His career was broken on stage on October 16, 2019 while he was dancing Manon’s story, Kenneth MacMillan’s famous ballet. Steven McRae is a “principal”, the equivalent of our principal dancers, at the Royal Ballet in London. In the documentary A resilient man dedicated to him by Stéphane Carrel, in cinemas from April 17, he explains how he made it “little jump” AND feeling “like a stab in the Achilles tendon.”

He can no longer stand on his feet and starts screaming. Stunned spectators are the first witnesses of his pain and his drama. Twenty minutes later, the decision was made to operate. He will be in a cast and then wear an orthopedic boot for weeks. He will be arrested for two and a half years.

Never give up

His career could have ended there, but his passion for dancing is so strong that he is not ready to give up. With the help of his wife, a Royal Ballet dancer like him and the mother of their three children, he will fight body and soul to rebuild himself and return to dancing.

Director Stéphane Carrel he followed him for almost two years, step by step, for better or for worse. His documentary hides nothing of the difficulties, the anxiety of this brilliant performer who finds himself forced to start from scratch, or almost. The title of the film is about resilience, this the ability to never give up.

A resilient man shows behind the scenes, the exceptional weight of the profession of a dancer and the sword of Damocles that injury represents. We are thinking of Cédric Klapisch’s film In the body published in 2022 which also followed the journey of a dancer injured on stage. Reality meets fiction. And it often exceeds it.

To return to the stage, Steven McRae does not take the easy way and exercises Romeo and Juliet, one of the most challenging classical ballets. His instructor advises him to hold his horses. He is in a hurry to get back to his best level.
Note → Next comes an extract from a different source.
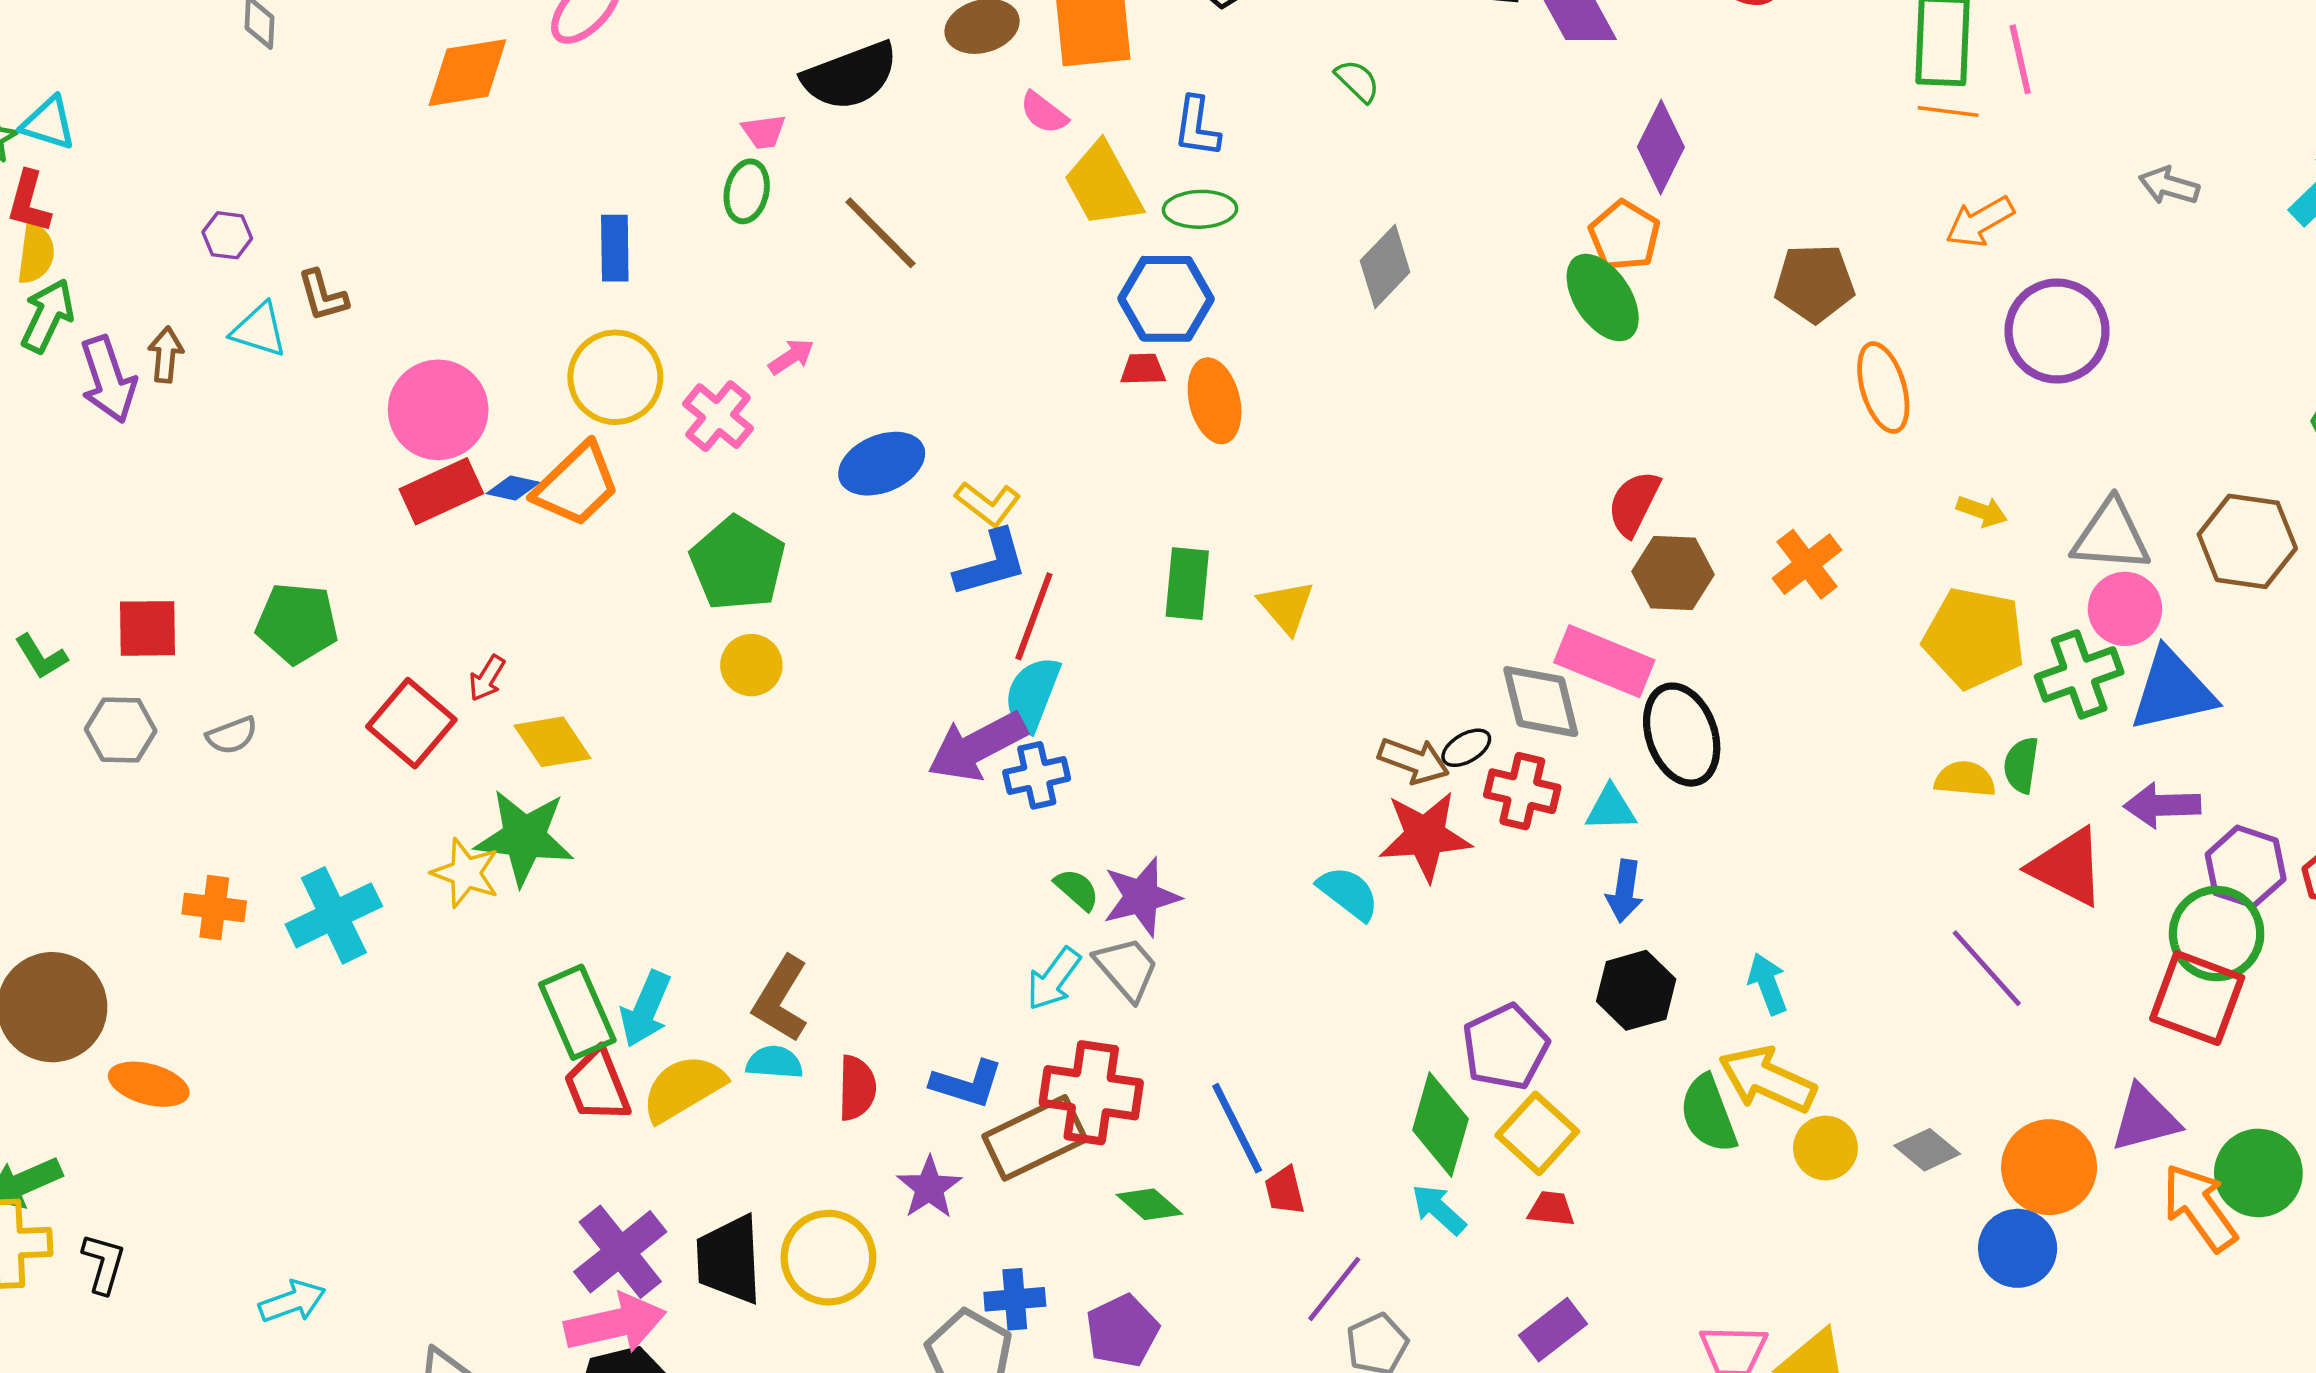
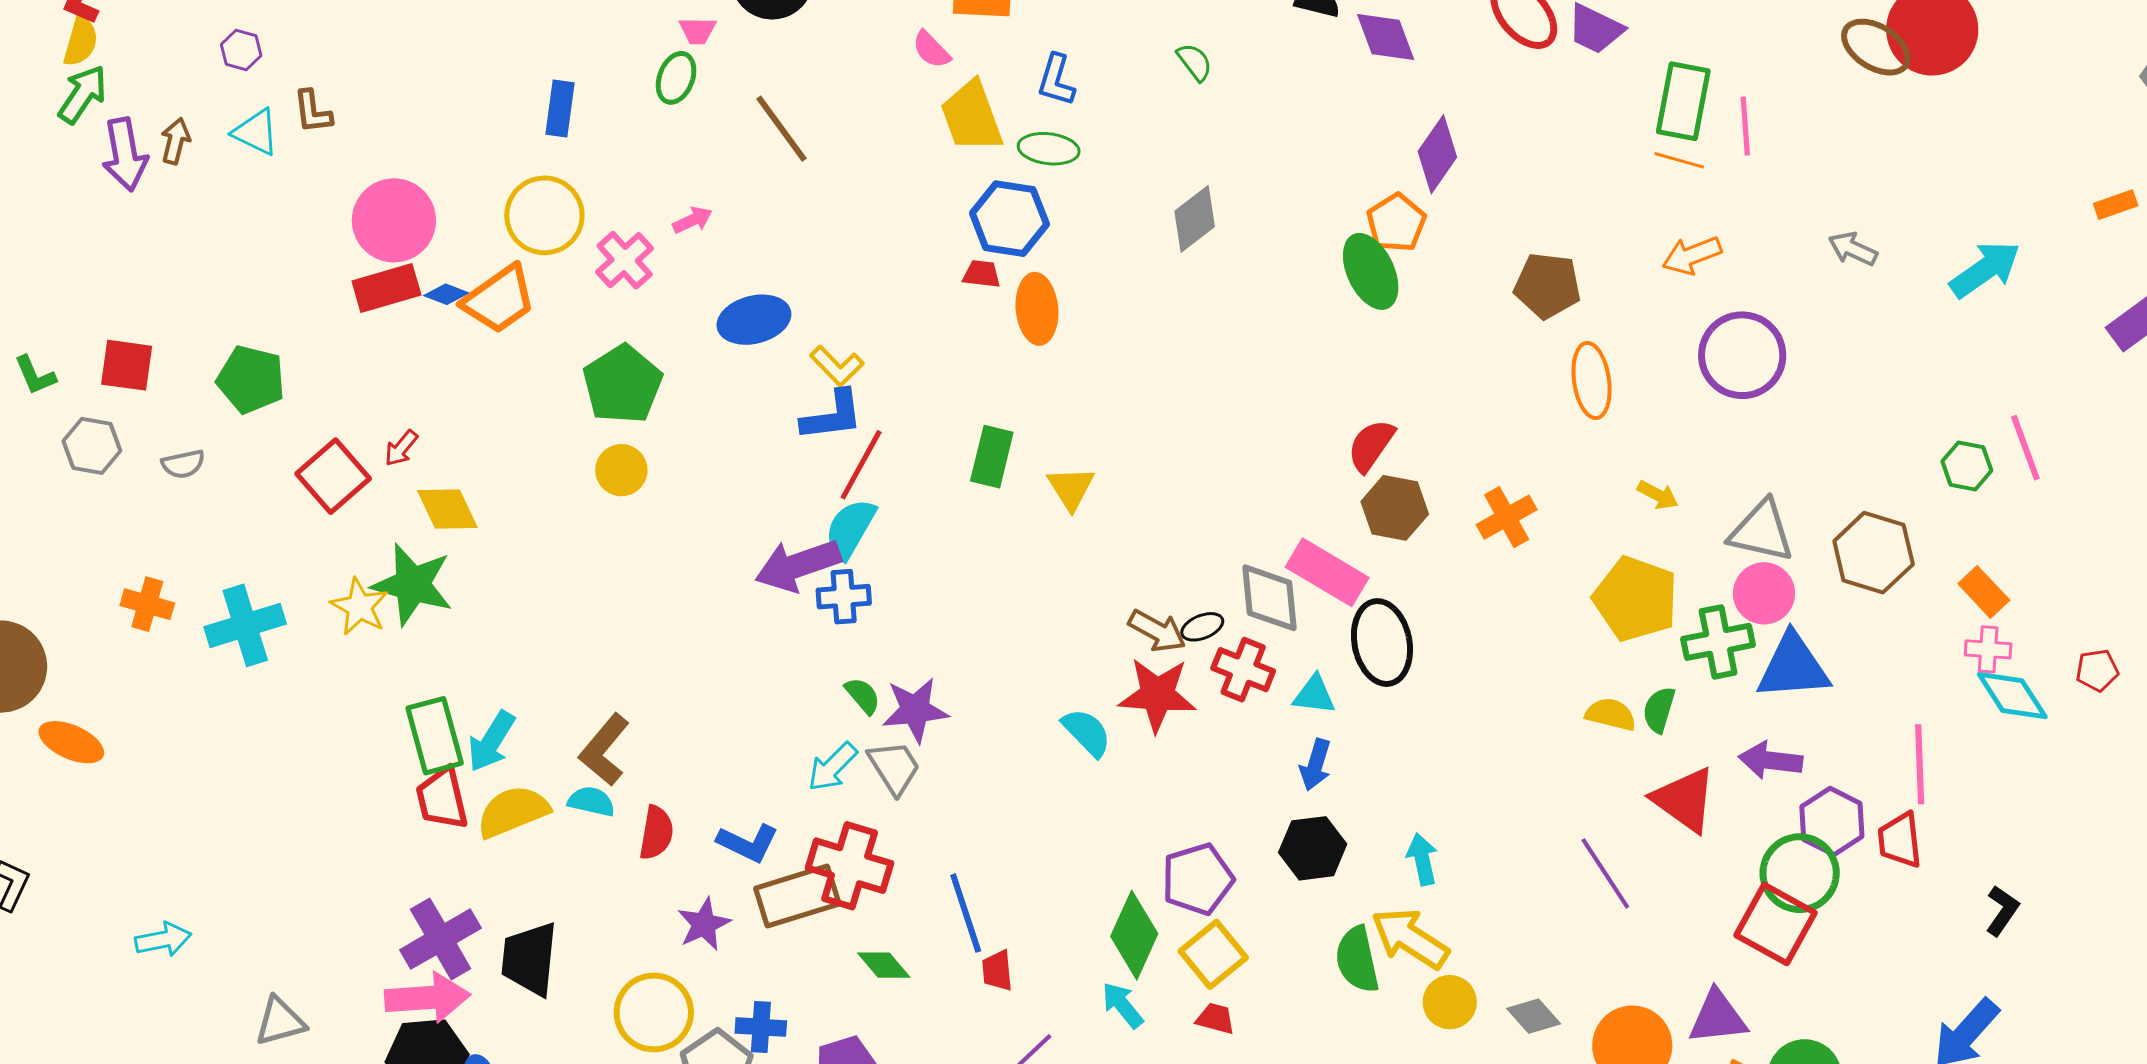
yellow circle: (828, 1258) -> (654, 1012), moved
Learn to measure your efforts

However, he knows better than anyone what happens when you don’t listen to your body’s warning signals. He ignored it for a long time with strong painkillers. Learning to measure your efforts is an integral part of the reconstruction program.

A resilient man is a moving exposure. The dancer surrenders completely without hiding his doubts and fears. Despite its length, the documentary gives reason to think about the priesthood that this profession can represent. He asks this difficult question: how can we grow old in dance if the body no longer keeps up?